▶ **DATA IN THIS EXERCISE**
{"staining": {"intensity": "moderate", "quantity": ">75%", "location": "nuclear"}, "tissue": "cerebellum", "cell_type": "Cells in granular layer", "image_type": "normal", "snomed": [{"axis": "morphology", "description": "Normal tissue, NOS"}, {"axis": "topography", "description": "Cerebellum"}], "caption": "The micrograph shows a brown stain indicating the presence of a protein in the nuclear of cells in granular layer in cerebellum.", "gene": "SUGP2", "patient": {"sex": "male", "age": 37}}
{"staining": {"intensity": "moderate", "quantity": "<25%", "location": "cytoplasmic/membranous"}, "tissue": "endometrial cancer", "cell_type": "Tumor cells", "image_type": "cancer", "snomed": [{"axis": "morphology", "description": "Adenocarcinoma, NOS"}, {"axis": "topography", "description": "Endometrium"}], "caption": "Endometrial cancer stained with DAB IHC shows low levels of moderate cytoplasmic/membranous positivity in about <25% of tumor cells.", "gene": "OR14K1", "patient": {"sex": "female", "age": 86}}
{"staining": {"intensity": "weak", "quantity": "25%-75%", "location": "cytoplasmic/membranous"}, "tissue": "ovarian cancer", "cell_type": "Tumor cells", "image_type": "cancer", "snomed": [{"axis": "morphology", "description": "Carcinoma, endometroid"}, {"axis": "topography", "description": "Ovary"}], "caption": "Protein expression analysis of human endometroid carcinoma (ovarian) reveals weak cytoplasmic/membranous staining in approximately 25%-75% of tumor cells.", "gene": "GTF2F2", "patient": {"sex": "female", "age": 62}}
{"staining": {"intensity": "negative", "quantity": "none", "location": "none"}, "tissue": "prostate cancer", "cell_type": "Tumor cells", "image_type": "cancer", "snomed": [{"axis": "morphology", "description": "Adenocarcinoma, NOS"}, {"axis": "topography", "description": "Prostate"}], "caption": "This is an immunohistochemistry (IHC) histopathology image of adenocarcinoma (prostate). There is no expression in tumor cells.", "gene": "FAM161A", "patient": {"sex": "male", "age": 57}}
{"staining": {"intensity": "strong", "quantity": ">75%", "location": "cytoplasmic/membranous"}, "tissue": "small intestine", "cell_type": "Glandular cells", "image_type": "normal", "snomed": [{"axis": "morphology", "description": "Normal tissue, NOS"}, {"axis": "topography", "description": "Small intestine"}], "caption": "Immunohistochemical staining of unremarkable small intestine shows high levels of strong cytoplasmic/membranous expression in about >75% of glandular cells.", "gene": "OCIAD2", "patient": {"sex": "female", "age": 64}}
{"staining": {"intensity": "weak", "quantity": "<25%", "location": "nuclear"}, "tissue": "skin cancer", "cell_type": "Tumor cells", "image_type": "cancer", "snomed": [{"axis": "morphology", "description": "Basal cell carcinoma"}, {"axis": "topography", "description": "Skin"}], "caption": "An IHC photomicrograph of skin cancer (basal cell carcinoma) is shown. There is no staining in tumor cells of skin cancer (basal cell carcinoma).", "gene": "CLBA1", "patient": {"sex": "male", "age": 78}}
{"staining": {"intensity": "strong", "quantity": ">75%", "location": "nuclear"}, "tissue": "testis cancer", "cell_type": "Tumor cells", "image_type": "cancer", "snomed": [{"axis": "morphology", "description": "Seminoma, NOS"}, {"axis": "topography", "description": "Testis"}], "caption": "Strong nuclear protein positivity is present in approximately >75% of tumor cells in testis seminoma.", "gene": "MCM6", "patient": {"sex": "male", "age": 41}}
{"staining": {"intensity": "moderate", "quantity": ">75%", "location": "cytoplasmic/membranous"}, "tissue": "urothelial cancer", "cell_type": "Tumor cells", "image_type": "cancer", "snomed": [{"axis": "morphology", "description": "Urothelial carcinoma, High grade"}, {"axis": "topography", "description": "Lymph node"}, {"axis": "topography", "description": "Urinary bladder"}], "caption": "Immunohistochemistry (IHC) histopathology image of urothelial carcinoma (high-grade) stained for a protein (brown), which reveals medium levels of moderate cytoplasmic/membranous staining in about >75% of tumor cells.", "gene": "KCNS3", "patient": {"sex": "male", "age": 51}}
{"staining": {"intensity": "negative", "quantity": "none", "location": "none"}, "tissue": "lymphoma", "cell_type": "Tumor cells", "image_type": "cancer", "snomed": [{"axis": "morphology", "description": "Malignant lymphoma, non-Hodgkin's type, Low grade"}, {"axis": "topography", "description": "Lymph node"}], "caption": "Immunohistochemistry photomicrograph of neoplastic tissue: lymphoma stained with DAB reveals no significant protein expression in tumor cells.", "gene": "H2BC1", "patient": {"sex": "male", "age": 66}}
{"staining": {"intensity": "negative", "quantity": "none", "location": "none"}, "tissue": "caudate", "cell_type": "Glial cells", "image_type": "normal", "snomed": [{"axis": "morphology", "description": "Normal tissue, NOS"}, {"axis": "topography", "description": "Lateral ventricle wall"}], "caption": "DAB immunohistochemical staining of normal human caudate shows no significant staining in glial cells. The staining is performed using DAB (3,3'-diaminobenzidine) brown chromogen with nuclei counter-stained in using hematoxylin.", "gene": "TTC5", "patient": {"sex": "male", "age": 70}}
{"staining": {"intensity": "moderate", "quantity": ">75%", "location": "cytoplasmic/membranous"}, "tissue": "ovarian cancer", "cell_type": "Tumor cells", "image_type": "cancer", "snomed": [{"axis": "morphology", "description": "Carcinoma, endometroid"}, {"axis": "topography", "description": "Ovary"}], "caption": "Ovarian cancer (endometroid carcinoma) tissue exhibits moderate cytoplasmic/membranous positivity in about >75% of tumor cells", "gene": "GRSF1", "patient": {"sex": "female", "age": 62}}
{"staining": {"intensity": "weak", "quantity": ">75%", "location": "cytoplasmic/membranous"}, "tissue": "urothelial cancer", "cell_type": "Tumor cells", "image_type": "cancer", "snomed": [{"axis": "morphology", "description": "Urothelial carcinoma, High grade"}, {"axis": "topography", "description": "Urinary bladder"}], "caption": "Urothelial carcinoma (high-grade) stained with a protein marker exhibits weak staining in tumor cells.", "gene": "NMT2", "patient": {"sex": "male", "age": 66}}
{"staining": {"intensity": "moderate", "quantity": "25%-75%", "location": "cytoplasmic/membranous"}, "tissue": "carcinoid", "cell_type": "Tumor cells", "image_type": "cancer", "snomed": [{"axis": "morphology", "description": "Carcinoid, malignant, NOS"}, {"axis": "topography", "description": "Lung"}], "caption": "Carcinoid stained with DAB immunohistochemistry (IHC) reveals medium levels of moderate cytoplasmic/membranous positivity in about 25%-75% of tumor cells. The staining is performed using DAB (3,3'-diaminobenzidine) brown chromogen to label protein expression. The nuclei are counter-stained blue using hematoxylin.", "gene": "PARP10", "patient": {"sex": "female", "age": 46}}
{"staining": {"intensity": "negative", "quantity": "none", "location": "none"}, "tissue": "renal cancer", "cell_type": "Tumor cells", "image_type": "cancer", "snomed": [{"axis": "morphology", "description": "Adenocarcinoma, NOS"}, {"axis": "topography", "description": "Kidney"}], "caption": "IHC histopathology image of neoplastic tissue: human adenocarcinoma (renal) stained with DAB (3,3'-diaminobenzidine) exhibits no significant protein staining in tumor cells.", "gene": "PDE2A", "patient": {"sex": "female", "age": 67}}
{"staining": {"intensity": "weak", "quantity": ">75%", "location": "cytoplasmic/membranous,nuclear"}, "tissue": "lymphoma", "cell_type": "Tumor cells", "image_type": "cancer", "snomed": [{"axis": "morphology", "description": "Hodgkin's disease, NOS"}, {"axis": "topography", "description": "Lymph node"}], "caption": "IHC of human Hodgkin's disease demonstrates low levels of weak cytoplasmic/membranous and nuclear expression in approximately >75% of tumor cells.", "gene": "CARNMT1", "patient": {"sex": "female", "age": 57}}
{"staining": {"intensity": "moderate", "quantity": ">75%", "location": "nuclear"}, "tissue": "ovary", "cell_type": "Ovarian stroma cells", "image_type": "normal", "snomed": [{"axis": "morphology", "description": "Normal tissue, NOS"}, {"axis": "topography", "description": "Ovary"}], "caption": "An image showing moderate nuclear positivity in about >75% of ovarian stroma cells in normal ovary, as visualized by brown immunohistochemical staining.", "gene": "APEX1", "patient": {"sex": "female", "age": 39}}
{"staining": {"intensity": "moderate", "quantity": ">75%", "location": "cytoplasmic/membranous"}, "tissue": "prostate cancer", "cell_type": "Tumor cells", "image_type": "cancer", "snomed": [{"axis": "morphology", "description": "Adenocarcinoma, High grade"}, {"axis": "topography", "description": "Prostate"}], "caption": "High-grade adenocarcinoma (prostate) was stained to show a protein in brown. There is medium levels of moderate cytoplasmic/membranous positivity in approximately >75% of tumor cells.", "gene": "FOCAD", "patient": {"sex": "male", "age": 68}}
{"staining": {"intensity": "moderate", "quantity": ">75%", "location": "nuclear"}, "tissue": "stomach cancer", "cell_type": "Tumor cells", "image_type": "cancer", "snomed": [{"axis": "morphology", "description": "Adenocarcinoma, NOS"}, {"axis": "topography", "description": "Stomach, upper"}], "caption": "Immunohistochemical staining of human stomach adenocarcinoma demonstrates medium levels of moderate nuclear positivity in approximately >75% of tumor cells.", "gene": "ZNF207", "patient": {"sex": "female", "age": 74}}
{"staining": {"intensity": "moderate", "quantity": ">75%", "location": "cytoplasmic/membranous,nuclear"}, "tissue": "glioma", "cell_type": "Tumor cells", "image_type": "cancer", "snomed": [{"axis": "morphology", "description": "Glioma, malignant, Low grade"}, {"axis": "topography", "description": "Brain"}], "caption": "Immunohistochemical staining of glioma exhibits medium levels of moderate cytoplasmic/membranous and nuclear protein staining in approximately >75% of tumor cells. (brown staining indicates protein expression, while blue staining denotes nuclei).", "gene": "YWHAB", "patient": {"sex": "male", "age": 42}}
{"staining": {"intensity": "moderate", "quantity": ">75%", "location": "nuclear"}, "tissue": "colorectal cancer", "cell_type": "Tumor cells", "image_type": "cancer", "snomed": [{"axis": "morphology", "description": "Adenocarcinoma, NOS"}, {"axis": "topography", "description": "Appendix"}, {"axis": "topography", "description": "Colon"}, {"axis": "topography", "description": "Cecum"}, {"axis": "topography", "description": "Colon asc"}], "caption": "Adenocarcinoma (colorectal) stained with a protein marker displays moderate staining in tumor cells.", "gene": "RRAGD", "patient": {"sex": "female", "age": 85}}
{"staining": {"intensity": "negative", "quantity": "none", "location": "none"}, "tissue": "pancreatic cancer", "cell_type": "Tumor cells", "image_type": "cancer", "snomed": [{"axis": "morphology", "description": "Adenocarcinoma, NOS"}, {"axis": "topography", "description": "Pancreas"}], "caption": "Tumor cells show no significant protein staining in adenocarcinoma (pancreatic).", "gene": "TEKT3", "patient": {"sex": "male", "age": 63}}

▶ **WHAT IS BEING ASKED**
From the records above, print exactly the lines that run from the line with "nuclear protein positivity" to the line with "image of urothelial", inclusive.

▶ **TASK RESPONSE**
{"staining": {"intensity": "strong", "quantity": ">75%", "location": "nuclear"}, "tissue": "testis cancer", "cell_type": "Tumor cells", "image_type": "cancer", "snomed": [{"axis": "morphology", "description": "Seminoma, NOS"}, {"axis": "topography", "description": "Testis"}], "caption": "Strong nuclear protein positivity is present in approximately >75% of tumor cells in testis seminoma.", "gene": "MCM6", "patient": {"sex": "male", "age": 41}}
{"staining": {"intensity": "moderate", "quantity": ">75%", "location": "cytoplasmic/membranous"}, "tissue": "urothelial cancer", "cell_type": "Tumor cells", "image_type": "cancer", "snomed": [{"axis": "morphology", "description": "Urothelial carcinoma, High grade"}, {"axis": "topography", "description": "Lymph node"}, {"axis": "topography", "description": "Urinary bladder"}], "caption": "Immunohistochemistry (IHC) histopathology image of urothelial carcinoma (high-grade) stained for a protein (brown), which reveals medium levels of moderate cytoplasmic/membranous staining in about >75% of tumor cells.", "gene": "KCNS3", "patient": {"sex": "male", "age": 51}}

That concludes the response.